Aristocracy and Wealth. Their Status and Burdens

 

    True, there are old noble families in Athens,—like the Alcmæonidæ whereof Pericles sprang, and the Eumolpidæ who supply the priests to Demeter, the Earth Mother. But these great houses have long since ceased to claim anything but social preëminence. Even then one must take pains not to assume airs, or the next time one is litigant before the dicastery, the insinuation of "an undemocratic, oligarchic manner of life" will win very many adverse votes among the jury. Nobility and wealth are only allowed to assert themselves in Athens when justified by an extraordinary amount of public service and public generosity.

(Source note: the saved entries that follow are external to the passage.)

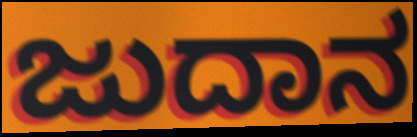
ಜುದಾನ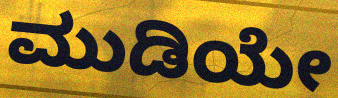
ಮುಡಿಯೇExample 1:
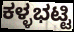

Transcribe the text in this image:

ಕಳ್ಳಭಟ್ಟಿ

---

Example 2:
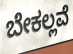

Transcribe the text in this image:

ಬೇಕಲ್ಲವೆ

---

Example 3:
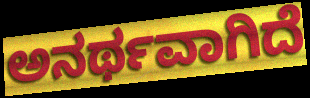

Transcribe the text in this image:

ಅನರ್ಥವಾಗಿದೆ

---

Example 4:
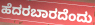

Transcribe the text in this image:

ಹೆದರಬಾರದೆಂದು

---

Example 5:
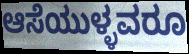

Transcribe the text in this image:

ಆಸೆಯುಳ್ಳವರೂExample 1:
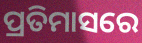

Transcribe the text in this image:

ପ୍ରତିମାସରେ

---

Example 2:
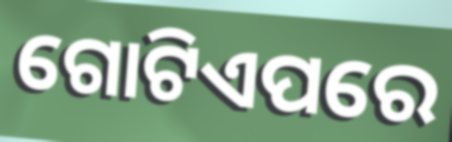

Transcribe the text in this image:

ଗୋଟିଏପରେ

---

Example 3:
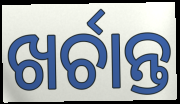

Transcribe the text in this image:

ଖର୍ଚାନ୍ତ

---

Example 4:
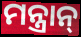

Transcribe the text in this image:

ମନ୍ତ୍ରାନ୍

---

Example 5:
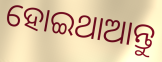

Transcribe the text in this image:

ହୋଇଥାଆନ୍ତୁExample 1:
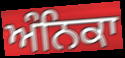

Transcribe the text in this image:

ਅੰਨਿਕਾ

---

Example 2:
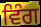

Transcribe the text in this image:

ਵਿੰਗ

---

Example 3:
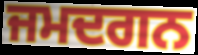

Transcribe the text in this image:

ਜਮਦਗਨ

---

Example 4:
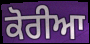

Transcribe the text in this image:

ਕੋਰੀਆ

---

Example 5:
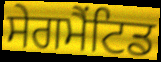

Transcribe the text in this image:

ਸੇਗਮੈਂਟਿਡ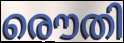
രൌതിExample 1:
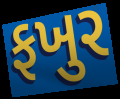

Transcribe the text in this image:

ફખુર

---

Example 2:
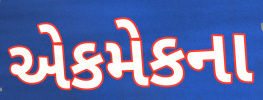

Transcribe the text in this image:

એકમેકના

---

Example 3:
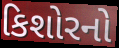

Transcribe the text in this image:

કિશોરનો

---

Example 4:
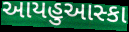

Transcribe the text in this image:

આયહુઆસ્કા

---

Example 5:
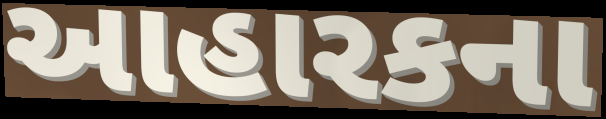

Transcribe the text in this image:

આહારકનાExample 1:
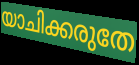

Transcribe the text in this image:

യാചിക്കരുതേ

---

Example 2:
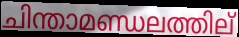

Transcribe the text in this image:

ചിന്താമണ്ഡലത്തില്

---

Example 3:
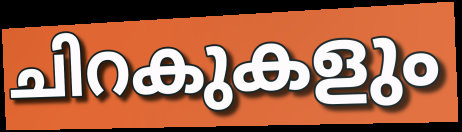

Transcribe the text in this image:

ചിറകുകളും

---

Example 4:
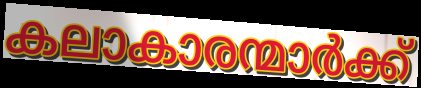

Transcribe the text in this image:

കലാകാരന്മാർക്ക്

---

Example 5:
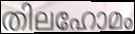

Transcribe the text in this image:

തിലഹോമം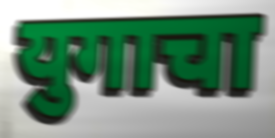
युगाचा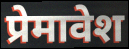
प्रेमावेश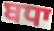
ਬਧਾ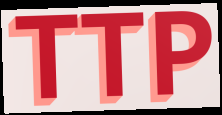
TTPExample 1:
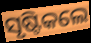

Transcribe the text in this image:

ସୃଷ୍ଟିକଲେ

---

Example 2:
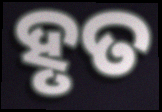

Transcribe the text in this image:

ହୃତ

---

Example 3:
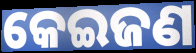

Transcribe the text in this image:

କେଇଜଣ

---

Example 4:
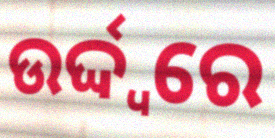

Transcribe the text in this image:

ଉର୍ଦ୍ଦ୍ୱରେ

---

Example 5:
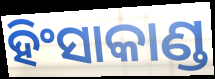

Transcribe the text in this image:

ହିଂସାକାଣ୍ଡ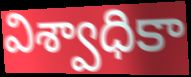
విశ్వాధికా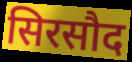
सिरसौद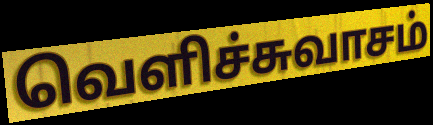
வெளிச்சுவாசம்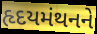
હૃદયમંથનને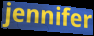
jenniferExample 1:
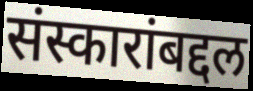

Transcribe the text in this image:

संस्कारांबद्दल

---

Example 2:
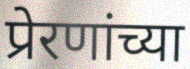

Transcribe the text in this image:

प्रेरणांच्या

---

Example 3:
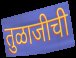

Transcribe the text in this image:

तुळाजीची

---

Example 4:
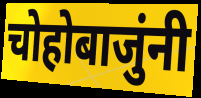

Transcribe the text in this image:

चोहोबाजुंनी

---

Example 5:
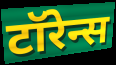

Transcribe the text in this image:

टॉरेन्स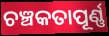
ଚଞ୍ଚକତାପୂର୍ଣ୍ଣ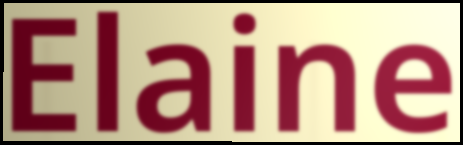
Elaine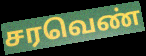
சரவெண்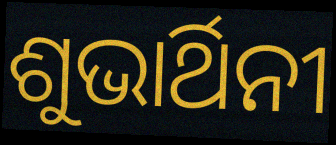
ଶୁଭାର୍ଥିନୀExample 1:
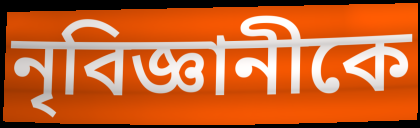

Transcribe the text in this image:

নৃবিজ্ঞানীকে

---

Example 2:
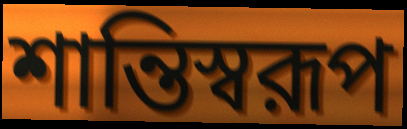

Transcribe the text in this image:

শান্তিস্বরূপ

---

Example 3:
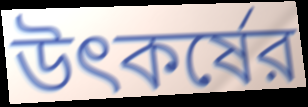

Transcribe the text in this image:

উৎকর্ষের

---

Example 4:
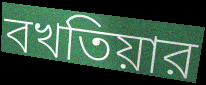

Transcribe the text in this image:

বখতিয়ার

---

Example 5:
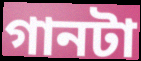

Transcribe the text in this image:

গানটা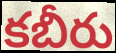
కబీరు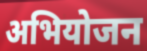
अभियोजनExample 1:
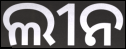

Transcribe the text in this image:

ଲୀନ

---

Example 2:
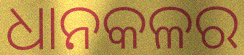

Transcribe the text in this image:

ଧାନକଳର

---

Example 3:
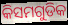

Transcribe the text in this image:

କିସମଗୁଡିକ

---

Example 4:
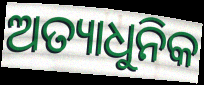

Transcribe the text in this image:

ଅତ୍ୟାଧୁନିକ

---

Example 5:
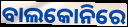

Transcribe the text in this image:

ବାଲକୋନିରେ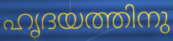
ഹൃദയത്തിനു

    Xenophon in his "Memorabilia" makes Socrates tell Critobulus, a wealthy and self-important individual, that he is really so hampered by his high position as to be decidedly poor. "You are obliged," says Socrates, "to offer numerous and magnificent sacrifices; you have to receive and entertain sumptuously a great many strangers, and to feast [your fellow] citizens. You have to pay heavy contributions towards the public service, keeping horses and furnishing choruses in peace times and in war bearing the expense of maintaining triremes and paying the special war taxes; and if you fail to do all this, they will punish you with as much severity as if you were caught stealing their money."